- **Exercise requirements**
Please copy the data shown below, word for word.

- **The input**

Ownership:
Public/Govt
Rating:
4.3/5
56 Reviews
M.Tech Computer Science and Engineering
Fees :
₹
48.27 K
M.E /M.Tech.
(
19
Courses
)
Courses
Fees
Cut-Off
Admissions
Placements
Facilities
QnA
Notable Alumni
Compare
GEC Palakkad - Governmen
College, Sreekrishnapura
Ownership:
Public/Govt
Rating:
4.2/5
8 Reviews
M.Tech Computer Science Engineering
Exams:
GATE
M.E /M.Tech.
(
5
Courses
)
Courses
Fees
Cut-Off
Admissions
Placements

- **Reply to the task**
Ownership:
Public/Govt
Rating:
4.3/5
56 Reviews
M.Tech Computer Science and Engineering
Fees :
₹
48.27 K
M.E /M.Tech.
(
19
Courses
)
Courses
Fees
Cut-Off
Admissions
Placements
Facilities
QnA
Notable Alumni
Compare
GEC Palakkad - Governmen
College, Sreekrishnapura
Ownership:
Public/Govt
Rating:
4.2/5
8 Reviews
M.Tech Computer Science Engineering
Exams:
GATE
M.E /M.Tech.
(
5
Courses
)
Courses
Fees
Cut-Off
Admissions
Placements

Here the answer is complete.